* WHAT IS REQUIRED *
Name every operator that begins a row of the EXPLAIN output in the database forum thread below.

* TEXT PASSAGE *
>>>>>
This allows us to confirm that the execution plan is using secondary hash index seek (it should, but just to be 100% sure).
(2) Run

select count(*) from process_relations where pid=‘AdUve9fSAtwAAAOQAAAAAA==’

This returns the number of rows that passed the secondary index filter. The query has to scan all the rows in order to give you the result. So if there are a lot of rows, this is likely the root cause.
(3) Run

select count(*) from process_relations where sensor_id=‘90ee3fd1094efebc23a0efa394503031’ and pid=‘AdUve9fSAtwAAAOQAAAAAA==’

for similar reason as (3).

I would also suggest isolating the problem. Try to run the query while the server does not have other workloads (ingesting etc) running to see if there are still large fluctuations. If no, then we know that it is not a issue with secondary hash index itself.


#9

(1)
memsql> explain select sensor_id, pid from process_relations where sensor_id=‘9174dbb97c1ab47be93560a966b332ca’ and pid=‘AdUwR1QLfbIAAALwAAAAAA==’ limit 1
-> ;
±----------------------------------------------------------------------------------------------------------------------------------------------+
| EXPLAIN |
±----------------------------------------------------------------------------------------------------------------------------------------------+
| Gather partitions:single alias:remote_0 |
| Project [process_relations.sensor_id, process_relations.pid] |
| Top limit:1 |
| Filter [process_relations.sensor_id = ‘9174dbb97c1ab47be93560a966b332ca’ AND process_relations.pid = ‘AdUwR1QLfbIAAALwAAAAAA==’] |
| ColumnStoreScan ziv_test_db.process_relations, KEY sensor_id (sensor_id, pid, internal_id, generated_time) USING CLUSTERED COLUMNSTORE |
±----------------------------------------------------------------------------------------------------------------------------------------------+
5 rows in set (0.08 sec)

(2)

memsql> select count() from process_relations where pid=‘AdUve9fSAtwAAAOQAAAAAA==’;
±---------+
| count(
) |
±---------+
| 1 |
±---------+
1 row in set (17.59 sec)

(3)
memsql> select count() from process_relations where sensor_id=‘90ee3fd1094efebc23a0efa394503031’ and pid=‘AdUve9fSAtwAAAOQAAAAAA==’;
±---------+
| count(
) |
±---------+
| 1 |
±---------+
1 row in set (0.31 sec)

Idle server will follow a bit later.
<<<<<
* STORED DATA *
>>>>>
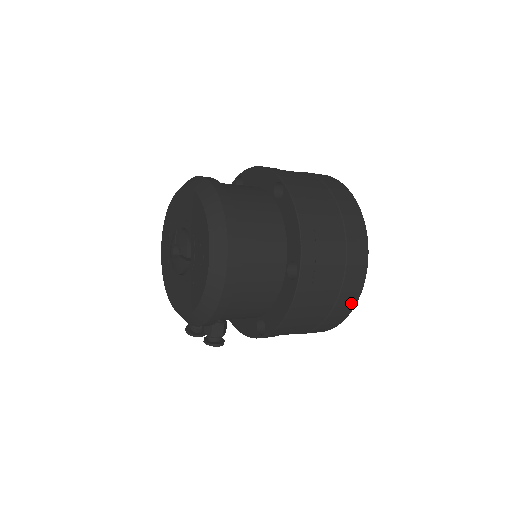
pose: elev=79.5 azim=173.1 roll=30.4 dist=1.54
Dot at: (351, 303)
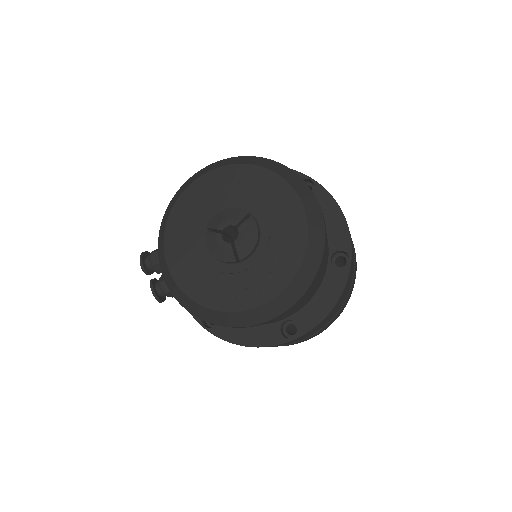
Dot at: occluded
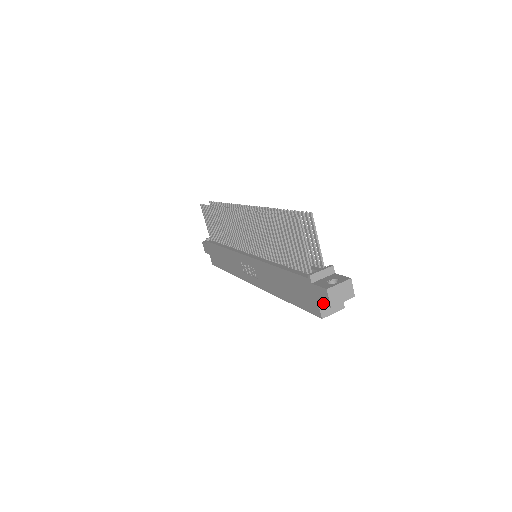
<<<<<
* FULL RESPONSE *
Gather, Project, Top, Filter, ColumnStoreScan